### Document extract
= Beginning of Section =

Public Service Enterprise Group Inc. (PEG) could also face reduced revenues, UBS said. Plant closings threaten the reliability of power supplies in some regions. Mild weather has disappointed hopes for a surge in summer cooling and winter heating demand for gas.
 
Changing Fuels
 
“The latest slide in natural gas prices raises the specter of big coal-to-gas switching in 2015,” said Julien Dumoulin-Smith, a New York-based analyst for UBS.
 
Expectations for a repeat of last year’s polar vortex, when frigid temperatures spurred record demand and soaring prices for gas and electricity, are dwindling due to milder-than-expected winter weather.
 
“As you get further along in the winter, the risk of extreme weather begins to go down,” Patterson said.
 
Gas settled yesterday in New York at $2.938 per million British thermal units after hitting a two-year low this week. Gas last month hit historic lows in some parts of the Mid-Atlantic.
 
Power prices for delivery during the peak hours of the day for winter has fallen 21 percent to $54 a megawatt-hour since mid-December in PJM Interconnection LLC, the nation’s largest U.S. electricity grid. PJM serves more than 61 million people from Washington, D.C. to Chicago.
 
Stocks Suffer
 
Shares of some of the nation’s largest power generators have also suffered. NRG, the largest U.S. independent generation owner, has fallen 22 percent since hitting a recent high on Nov. 7. Dynegy Inc., another large independent operator, is down 15 percent over the same period.
 
Owners of utilities, which are allowed to charge rates that provide a profit, are exiting the competitive power business that leaves them vulnerable to market swings. American Electric Power Co. (AEP), the biggest U.S. coal burner, said yesterday it had hired Goldman Sachs Group Inc. to advise on a potential sale of seven power plants as the utility owner struggles to compete amid falling prices.
 
Utilities including FirstEnergy, which owns about 10,000 megawatts of coal capacity, and Exelon are lobbying regulators and grid operators to boost what they can charge customers at their financially pinched units. They say closing the plants will risk blackouts and raise customer bills even higher.
 
After recording losses that exceeded $100 million from 2011 to 2013, Exelon said it needs to charge about 83 percent more than wholesale prices to earn a profit at its Rochester-area Ginna plant. Last month, Entergy Corp. shut Vermont’s only operating reactor citing low power prices.
 
EPA Rule
 
The U.S. Environmental Protection Agency said today it will delay the release of carbon-emission rules for all power plants until the middle of the summer. Industry groups and Republican lawmakers said the proposed rules would effectively ban new coal facilities.
 
The companies say gas shortages last winter showed the value of coal and nuclear plants that were needed to keep the lights on. PJM, the grid operator, is asking federal regulators to allow for increasing payments to plant owners to ensure at least 2,000 megawatts of aging generation is kept in operation through next winter, according to a filing with the Federal Energy Regulatory Commission.
 
That won’t provide any relief in the short term as milder weather and lower gas prices could reduce FirstEnergy’s earnings per share by 20 cents in 2015, according to UBS. The company is among “the most exposed” to declining use of coal-fired power units, UBS said.
 
Hedging Help
 
NRG could see a $30 million reduction in earnings before interest, taxes, depreciation and amortization in 2015, UBS said.
 
To protect themselves from volatile price swings, power companies are using hedging contracts to lock in future prices for power and gas.
 
FirstEnergy is taking “aggressive actions” to reduce its exposure to the market and has increased its hedged contracts since November, said Tricia Ingraham a spokeswoman for FirstEnergy. Exelon reduces its exposure to power price movements with a three-year forward hedging strategy, spokesman Paul Adams said. NRG, PPL and Public Service declined to comment on the UBS report. Dynegy didn’t immediately respond to a request for comment.
 
This year, coal-fired power production in PJM could be close to the lowest level since 2008, according to UBS.
 
“Generally speaking, cheap gas is bad for anyone using coal, and takes some of the fun out of nuclear, too,” said Philip Adams, an analyst for Gimme Credit LLC.

= End of Section =

### Task requirements
In the article on falling power and gas prices, which firm did American Electric Power Co. hire to advise on a possible sale of seven power plants?

### Dataset content
= Beginning of Section =

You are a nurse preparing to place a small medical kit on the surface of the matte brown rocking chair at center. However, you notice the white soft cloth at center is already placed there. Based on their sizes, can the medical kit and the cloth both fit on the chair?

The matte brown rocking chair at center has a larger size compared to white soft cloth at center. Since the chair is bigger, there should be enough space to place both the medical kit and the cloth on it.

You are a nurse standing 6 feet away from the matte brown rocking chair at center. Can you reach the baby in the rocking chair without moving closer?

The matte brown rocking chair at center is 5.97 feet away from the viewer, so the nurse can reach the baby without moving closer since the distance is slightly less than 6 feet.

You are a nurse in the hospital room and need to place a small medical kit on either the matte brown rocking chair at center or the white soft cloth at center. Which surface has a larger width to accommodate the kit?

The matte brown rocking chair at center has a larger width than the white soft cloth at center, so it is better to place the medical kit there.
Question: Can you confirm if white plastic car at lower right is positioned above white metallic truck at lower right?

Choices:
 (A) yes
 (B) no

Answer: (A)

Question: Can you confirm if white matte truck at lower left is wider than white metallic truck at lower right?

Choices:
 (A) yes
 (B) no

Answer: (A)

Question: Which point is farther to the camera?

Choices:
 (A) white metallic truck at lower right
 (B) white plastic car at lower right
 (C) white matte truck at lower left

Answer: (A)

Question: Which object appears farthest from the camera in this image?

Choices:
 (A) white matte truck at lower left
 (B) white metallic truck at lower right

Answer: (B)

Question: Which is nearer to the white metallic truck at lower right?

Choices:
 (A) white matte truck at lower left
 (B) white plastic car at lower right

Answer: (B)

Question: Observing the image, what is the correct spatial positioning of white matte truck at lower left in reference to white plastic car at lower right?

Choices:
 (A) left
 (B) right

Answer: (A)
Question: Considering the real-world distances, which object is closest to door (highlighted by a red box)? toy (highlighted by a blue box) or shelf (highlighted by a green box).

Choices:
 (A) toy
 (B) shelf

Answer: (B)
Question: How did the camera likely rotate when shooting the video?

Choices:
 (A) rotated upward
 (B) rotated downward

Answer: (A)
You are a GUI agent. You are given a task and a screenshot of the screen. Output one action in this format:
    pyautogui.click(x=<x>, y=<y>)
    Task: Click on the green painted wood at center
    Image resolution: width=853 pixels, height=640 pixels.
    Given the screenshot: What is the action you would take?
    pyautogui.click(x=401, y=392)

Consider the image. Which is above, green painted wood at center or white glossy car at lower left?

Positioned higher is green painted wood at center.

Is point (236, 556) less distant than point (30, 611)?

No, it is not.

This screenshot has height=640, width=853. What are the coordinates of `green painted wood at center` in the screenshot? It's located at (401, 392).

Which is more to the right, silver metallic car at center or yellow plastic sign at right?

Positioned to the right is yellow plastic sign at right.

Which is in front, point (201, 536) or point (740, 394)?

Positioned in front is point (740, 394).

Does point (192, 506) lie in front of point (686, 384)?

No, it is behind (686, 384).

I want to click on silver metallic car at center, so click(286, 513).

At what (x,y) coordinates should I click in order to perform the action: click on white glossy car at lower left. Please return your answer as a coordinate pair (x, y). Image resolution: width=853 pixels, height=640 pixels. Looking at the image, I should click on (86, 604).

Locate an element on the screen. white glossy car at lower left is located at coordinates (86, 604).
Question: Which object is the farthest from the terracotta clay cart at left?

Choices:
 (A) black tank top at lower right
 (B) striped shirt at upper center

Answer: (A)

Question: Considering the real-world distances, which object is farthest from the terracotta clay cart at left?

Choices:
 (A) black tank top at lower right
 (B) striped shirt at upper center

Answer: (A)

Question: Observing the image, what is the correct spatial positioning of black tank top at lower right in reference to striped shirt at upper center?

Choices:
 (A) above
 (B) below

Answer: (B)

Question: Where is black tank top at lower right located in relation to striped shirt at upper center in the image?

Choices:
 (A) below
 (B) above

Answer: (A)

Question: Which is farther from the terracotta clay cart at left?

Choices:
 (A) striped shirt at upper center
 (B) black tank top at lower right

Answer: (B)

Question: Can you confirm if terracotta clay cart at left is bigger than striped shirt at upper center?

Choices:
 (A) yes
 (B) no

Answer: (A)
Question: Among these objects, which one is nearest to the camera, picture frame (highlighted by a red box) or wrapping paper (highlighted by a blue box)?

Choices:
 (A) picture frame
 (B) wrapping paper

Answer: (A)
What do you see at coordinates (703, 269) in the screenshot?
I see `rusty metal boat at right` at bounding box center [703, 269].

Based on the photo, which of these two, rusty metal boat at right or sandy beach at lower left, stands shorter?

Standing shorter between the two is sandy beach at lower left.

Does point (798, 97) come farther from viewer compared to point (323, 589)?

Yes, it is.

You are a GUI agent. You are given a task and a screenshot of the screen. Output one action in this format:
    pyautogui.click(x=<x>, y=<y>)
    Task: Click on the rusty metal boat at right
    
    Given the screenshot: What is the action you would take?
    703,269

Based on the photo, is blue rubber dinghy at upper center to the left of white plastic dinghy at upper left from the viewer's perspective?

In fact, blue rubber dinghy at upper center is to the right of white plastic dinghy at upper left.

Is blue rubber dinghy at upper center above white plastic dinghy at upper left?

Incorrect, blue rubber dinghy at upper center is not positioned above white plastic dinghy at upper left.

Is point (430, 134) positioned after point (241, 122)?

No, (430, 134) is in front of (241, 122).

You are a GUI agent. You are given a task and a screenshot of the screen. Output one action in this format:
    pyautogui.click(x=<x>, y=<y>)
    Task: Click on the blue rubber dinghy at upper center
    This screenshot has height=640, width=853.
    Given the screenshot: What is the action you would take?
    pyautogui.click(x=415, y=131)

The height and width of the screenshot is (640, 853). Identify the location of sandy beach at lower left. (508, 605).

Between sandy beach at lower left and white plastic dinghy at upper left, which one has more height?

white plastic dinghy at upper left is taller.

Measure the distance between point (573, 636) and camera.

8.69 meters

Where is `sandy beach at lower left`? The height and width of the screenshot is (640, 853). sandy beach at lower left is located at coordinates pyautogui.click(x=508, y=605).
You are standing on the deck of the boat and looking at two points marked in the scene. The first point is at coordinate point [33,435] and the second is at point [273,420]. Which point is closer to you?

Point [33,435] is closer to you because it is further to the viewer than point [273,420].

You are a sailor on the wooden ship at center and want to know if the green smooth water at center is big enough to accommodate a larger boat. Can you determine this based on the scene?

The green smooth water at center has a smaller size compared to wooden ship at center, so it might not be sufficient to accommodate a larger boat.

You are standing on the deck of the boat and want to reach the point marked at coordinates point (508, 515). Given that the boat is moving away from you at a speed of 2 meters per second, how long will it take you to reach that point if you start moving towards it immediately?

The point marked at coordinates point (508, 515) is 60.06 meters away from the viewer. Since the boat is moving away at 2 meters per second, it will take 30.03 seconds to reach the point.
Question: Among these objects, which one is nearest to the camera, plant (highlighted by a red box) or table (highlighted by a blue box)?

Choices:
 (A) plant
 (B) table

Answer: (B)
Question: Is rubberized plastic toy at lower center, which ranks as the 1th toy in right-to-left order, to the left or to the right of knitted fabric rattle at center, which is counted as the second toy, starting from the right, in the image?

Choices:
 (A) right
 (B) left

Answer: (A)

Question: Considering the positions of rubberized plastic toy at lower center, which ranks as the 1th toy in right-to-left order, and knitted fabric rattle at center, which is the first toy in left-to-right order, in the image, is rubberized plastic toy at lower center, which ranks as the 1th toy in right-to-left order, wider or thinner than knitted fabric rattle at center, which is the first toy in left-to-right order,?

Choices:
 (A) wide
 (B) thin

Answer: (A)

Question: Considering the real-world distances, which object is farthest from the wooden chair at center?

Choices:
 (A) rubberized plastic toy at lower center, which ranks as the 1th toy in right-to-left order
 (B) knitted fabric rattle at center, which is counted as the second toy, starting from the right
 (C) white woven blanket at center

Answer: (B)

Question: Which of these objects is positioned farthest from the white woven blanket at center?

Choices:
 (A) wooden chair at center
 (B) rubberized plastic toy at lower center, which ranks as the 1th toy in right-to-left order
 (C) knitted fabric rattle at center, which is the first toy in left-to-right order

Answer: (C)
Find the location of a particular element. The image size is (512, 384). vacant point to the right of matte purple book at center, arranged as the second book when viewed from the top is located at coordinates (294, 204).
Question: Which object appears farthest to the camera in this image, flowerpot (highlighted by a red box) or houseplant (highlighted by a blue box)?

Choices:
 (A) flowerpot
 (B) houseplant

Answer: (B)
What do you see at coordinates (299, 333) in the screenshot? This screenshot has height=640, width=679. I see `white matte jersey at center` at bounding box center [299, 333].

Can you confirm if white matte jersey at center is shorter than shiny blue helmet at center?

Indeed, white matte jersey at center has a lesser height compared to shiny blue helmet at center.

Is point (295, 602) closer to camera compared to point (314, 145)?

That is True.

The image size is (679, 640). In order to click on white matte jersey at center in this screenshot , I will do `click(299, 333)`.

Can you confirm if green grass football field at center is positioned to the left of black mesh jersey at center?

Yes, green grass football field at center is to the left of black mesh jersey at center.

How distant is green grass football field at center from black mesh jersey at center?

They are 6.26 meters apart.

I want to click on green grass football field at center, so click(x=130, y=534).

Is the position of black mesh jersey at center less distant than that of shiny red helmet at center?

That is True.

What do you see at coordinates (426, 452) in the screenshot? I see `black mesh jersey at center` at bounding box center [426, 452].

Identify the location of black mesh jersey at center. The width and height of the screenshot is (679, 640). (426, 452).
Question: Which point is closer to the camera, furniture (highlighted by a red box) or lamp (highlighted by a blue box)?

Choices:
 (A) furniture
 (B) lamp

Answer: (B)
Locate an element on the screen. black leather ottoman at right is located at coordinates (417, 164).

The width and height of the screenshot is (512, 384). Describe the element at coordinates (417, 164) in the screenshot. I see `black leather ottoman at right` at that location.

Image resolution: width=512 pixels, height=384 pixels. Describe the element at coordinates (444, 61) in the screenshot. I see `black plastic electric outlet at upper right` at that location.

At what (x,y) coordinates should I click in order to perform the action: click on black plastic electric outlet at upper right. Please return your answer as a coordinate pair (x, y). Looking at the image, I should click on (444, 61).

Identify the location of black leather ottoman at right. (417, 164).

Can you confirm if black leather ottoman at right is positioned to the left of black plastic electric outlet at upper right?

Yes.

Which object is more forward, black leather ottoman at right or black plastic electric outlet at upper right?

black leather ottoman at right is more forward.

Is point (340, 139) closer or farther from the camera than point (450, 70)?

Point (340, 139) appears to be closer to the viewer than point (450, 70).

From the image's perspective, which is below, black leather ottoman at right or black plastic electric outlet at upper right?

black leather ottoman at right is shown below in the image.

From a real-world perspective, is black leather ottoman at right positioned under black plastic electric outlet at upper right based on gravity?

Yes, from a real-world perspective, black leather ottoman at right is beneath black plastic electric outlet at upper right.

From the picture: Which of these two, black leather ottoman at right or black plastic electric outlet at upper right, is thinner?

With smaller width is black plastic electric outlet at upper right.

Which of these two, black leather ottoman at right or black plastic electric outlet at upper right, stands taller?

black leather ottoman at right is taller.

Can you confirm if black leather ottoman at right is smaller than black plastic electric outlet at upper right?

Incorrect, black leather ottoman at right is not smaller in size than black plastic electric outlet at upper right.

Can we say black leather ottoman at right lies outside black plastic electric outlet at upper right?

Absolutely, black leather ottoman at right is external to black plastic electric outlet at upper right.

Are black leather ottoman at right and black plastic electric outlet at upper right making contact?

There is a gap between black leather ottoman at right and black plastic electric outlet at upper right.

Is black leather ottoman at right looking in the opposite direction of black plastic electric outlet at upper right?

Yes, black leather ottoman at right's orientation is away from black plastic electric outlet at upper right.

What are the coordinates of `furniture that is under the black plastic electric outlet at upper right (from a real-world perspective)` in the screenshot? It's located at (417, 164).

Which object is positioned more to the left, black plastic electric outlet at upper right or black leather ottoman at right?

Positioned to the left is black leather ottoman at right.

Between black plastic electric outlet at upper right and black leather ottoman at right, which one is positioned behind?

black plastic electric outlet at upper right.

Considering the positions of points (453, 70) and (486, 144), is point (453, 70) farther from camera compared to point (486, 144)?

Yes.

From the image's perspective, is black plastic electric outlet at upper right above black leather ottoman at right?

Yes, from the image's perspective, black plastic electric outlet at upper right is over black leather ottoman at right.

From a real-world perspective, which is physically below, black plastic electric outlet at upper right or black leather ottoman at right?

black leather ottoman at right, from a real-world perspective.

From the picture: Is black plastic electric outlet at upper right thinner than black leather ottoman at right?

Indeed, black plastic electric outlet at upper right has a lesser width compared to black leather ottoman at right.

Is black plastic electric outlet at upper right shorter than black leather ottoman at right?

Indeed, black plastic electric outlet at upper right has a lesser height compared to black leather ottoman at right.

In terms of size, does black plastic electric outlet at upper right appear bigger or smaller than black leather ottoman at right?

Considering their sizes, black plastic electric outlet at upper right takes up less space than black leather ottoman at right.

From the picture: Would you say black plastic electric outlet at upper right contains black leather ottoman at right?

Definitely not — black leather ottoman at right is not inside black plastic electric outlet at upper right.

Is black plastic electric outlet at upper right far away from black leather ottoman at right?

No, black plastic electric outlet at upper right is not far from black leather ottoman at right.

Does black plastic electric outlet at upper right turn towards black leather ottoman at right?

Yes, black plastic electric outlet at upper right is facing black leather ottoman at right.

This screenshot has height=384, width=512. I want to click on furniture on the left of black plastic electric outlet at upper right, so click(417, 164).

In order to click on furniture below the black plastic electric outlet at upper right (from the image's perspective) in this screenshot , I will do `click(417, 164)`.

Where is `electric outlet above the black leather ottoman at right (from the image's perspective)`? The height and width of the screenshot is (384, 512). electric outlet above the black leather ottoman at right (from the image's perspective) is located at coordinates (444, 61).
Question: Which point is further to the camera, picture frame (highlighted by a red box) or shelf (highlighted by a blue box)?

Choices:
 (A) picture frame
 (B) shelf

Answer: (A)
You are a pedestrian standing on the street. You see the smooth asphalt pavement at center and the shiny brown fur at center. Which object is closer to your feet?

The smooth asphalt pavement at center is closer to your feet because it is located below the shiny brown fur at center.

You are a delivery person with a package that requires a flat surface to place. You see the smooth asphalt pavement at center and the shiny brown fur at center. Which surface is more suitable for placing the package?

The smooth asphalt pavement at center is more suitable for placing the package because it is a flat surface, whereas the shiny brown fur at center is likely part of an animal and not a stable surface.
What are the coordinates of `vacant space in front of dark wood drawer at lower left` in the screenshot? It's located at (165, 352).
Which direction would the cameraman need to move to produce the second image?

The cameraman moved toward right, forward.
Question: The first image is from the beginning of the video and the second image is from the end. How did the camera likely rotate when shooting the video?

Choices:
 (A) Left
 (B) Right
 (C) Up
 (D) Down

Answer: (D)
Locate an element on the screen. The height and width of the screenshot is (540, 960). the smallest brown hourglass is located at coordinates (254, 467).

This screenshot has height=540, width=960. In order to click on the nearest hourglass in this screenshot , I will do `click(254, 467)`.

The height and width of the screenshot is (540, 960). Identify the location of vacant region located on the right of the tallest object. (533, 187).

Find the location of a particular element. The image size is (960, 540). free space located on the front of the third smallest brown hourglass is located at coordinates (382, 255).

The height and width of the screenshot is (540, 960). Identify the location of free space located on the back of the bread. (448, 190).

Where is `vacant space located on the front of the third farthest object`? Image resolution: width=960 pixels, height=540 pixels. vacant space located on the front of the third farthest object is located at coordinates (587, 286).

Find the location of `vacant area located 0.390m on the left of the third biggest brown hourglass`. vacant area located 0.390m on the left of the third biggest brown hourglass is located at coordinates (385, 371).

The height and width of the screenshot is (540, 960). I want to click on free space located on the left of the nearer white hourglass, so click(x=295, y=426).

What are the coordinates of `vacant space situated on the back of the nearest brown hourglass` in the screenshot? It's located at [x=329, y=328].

= End of Section =

### Result
Goldman Sachs Group Inc.